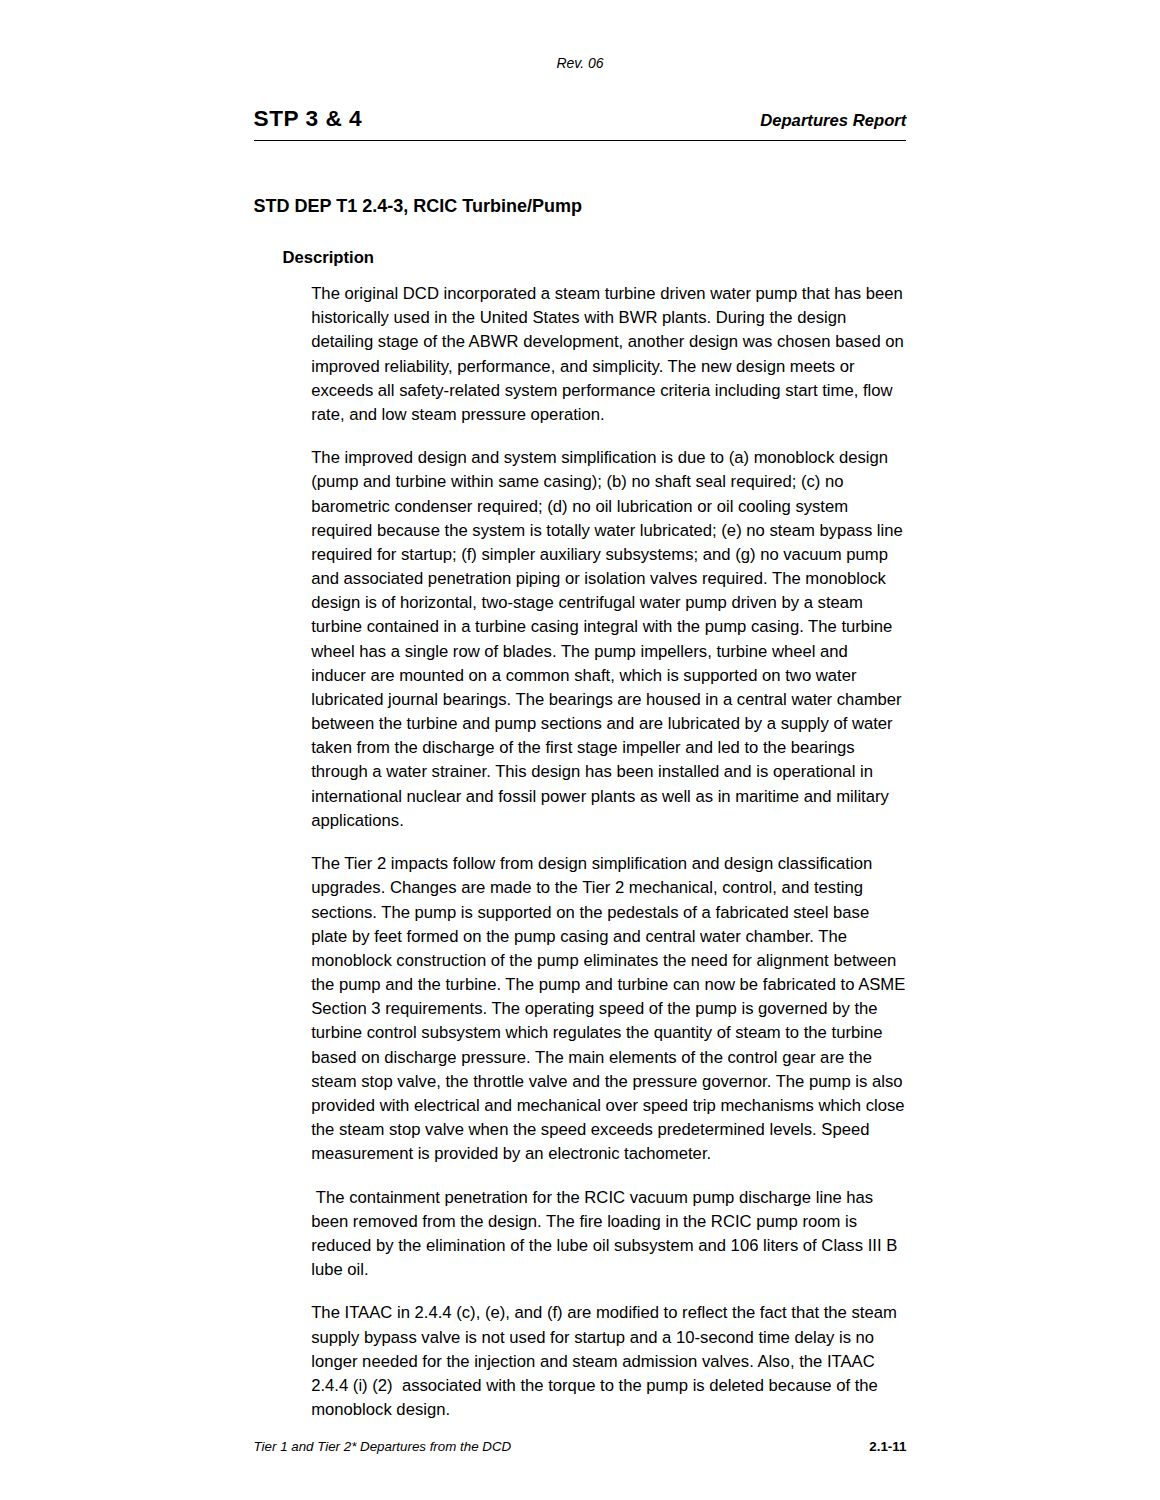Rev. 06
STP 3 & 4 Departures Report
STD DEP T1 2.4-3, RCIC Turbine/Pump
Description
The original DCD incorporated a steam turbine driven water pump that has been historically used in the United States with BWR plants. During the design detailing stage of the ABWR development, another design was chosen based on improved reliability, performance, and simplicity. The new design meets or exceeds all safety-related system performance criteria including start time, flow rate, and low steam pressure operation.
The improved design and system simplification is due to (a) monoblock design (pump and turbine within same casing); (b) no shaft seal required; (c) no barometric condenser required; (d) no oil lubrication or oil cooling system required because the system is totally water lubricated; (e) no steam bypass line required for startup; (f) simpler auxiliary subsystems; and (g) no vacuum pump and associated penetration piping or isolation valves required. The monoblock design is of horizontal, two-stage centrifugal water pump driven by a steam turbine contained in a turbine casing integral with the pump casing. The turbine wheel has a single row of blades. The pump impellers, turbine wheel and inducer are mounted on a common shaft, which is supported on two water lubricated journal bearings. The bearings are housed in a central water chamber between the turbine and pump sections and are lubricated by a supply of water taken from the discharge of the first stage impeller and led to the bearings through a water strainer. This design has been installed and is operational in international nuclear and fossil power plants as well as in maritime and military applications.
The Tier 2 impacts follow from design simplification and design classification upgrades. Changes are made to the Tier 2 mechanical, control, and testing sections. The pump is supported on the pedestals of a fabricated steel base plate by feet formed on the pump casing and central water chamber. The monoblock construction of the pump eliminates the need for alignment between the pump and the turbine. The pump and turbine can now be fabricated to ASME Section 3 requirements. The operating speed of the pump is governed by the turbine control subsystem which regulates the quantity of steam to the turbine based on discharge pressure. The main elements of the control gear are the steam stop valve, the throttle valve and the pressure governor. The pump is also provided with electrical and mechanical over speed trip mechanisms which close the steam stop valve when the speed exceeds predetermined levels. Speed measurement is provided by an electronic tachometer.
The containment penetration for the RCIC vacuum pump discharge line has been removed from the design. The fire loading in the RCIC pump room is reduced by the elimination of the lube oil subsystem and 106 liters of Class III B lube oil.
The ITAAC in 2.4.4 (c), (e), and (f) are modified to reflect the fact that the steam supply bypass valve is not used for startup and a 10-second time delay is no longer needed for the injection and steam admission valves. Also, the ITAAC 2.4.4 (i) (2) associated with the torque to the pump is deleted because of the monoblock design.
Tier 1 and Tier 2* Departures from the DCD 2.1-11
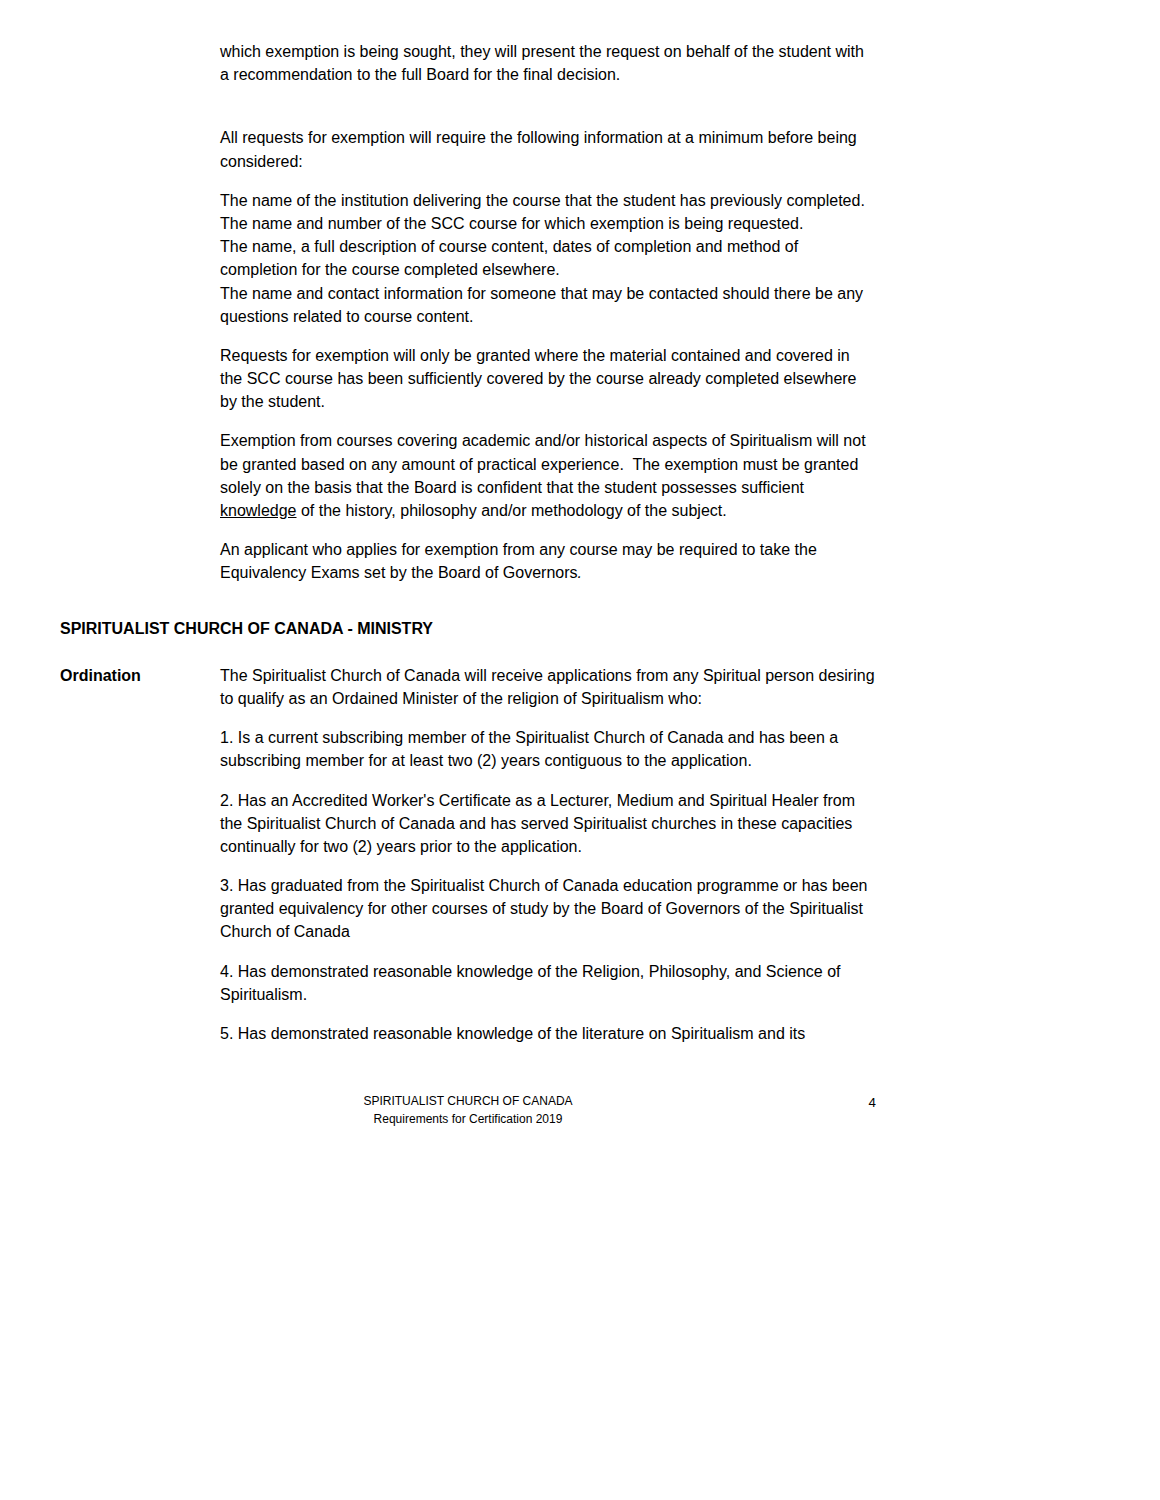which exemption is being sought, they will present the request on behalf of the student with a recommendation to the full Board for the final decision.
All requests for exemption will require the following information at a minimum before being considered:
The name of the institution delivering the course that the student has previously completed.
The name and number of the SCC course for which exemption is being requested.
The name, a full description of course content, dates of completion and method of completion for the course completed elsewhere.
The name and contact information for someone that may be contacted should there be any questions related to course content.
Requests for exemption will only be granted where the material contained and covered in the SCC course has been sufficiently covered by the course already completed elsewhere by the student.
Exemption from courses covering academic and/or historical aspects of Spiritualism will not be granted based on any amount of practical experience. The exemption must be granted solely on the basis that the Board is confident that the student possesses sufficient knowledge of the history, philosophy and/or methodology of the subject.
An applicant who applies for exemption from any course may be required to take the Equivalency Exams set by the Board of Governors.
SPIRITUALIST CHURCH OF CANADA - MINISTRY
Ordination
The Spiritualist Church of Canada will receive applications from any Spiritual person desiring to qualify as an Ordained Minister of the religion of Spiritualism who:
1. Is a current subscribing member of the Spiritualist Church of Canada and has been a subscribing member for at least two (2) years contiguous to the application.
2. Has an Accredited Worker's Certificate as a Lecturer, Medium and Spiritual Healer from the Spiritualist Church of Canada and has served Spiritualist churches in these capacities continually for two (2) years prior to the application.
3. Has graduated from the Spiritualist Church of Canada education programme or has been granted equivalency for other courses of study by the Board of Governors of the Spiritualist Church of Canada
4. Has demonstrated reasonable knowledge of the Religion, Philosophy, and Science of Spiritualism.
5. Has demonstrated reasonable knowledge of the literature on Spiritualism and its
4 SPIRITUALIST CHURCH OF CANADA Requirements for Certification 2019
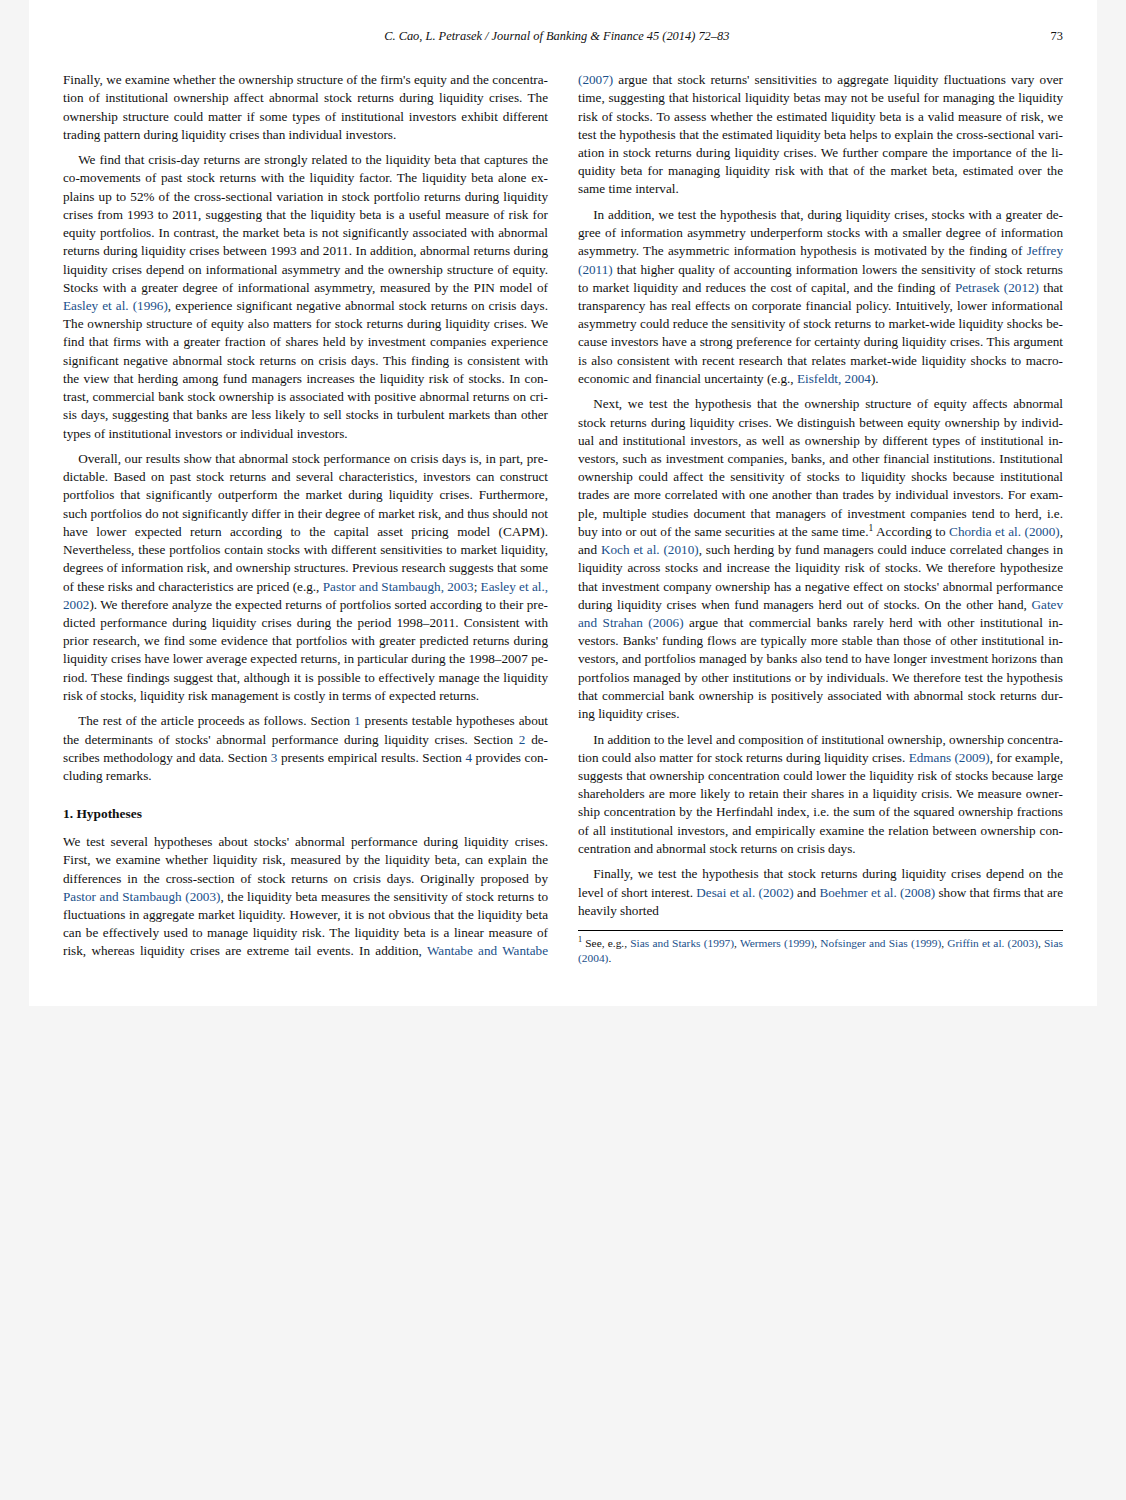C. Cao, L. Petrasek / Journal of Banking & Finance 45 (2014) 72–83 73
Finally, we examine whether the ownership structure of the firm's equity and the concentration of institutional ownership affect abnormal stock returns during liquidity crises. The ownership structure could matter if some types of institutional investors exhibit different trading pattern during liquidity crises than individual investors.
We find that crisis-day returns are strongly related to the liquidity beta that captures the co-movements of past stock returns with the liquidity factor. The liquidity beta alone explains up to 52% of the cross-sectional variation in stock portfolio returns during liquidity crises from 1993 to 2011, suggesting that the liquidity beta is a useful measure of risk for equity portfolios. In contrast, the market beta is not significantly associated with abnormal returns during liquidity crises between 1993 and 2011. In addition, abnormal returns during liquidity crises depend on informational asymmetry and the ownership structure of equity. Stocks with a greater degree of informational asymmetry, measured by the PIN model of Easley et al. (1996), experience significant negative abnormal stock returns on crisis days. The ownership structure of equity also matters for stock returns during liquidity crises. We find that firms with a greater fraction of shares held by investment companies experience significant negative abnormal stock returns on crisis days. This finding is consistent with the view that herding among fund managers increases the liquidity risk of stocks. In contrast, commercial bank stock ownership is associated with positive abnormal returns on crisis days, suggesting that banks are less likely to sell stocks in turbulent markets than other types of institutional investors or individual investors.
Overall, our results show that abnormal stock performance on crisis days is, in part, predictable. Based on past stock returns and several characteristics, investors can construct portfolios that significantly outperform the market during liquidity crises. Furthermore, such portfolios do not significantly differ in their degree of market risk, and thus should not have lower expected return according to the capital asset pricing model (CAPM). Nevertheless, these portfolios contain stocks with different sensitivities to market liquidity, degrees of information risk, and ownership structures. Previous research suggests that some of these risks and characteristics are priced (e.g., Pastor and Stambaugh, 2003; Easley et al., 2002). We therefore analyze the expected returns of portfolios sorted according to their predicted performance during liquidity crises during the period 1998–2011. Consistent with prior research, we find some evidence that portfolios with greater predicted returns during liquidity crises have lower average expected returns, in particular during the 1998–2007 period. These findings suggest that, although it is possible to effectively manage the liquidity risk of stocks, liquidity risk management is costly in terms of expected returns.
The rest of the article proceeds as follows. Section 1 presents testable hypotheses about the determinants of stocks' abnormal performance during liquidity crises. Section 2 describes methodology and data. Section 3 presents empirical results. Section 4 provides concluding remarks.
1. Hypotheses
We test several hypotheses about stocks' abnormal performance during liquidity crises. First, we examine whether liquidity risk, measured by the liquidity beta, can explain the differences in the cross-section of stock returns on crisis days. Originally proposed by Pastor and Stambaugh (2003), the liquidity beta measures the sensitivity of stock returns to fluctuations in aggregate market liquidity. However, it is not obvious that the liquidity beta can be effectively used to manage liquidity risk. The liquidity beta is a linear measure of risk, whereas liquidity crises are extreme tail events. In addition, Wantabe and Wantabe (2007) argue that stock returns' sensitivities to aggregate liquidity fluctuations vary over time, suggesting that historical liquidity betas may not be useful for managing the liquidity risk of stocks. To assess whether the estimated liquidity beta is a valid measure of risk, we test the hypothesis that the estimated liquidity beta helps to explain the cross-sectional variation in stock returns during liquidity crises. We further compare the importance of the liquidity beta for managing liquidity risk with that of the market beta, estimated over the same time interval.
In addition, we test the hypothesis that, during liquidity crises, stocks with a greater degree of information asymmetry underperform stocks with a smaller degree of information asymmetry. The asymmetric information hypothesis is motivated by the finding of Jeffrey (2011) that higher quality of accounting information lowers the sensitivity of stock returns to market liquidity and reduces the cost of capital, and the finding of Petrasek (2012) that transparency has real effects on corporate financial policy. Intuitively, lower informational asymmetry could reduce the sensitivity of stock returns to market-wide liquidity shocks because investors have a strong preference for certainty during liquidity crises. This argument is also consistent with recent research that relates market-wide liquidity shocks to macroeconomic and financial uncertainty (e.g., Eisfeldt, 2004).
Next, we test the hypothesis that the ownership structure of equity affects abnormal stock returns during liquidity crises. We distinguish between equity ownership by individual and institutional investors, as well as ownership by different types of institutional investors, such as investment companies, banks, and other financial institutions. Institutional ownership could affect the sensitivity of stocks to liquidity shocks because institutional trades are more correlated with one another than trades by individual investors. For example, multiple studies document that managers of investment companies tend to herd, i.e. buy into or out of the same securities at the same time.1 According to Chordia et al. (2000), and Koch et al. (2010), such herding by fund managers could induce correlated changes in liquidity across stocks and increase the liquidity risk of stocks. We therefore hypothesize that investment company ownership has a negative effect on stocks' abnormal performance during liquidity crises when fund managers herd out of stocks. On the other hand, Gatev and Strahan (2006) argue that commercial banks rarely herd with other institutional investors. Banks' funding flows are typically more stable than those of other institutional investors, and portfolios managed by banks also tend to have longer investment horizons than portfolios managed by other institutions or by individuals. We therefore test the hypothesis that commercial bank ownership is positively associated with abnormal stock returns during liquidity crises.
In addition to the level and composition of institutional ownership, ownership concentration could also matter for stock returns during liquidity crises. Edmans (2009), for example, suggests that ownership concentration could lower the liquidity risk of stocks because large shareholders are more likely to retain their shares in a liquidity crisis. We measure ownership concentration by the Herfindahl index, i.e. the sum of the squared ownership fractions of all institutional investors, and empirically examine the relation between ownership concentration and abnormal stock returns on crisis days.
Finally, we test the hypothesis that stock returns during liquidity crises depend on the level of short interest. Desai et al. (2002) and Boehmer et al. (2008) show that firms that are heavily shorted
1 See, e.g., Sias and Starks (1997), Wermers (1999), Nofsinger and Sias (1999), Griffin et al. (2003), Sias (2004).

PROBLEM TO SOLVE → Take the listing above and repeat exactly the lines from the one containing "An applicant who" through the one containing "3. Has graduated", both included.

FINISHED TASK →
An applicant who applies for exemption from any course may be required to take the Equivalency Exams set by the Board of Governors.
SPIRITUALIST CHURCH OF CANADA - MINISTRY
Ordination
The Spiritualist Church of Canada will receive applications from any Spiritual person desiring to qualify as an Ordained Minister of the religion of Spiritualism who:
1. Is a current subscribing member of the Spiritualist Church of Canada and has been a subscribing member for at least two (2) years contiguous to the application.
2. Has an Accredited Worker's Certificate as a Lecturer, Medium and Spiritual Healer from the Spiritualist Church of Canada and has served Spiritualist churches in these capacities continually for two (2) years prior to the application.
3. Has graduated from the Spiritualist Church of Canada education programme or has been granted equivalency for other courses of study by the Board of Governors of the Spiritualist Church of Canada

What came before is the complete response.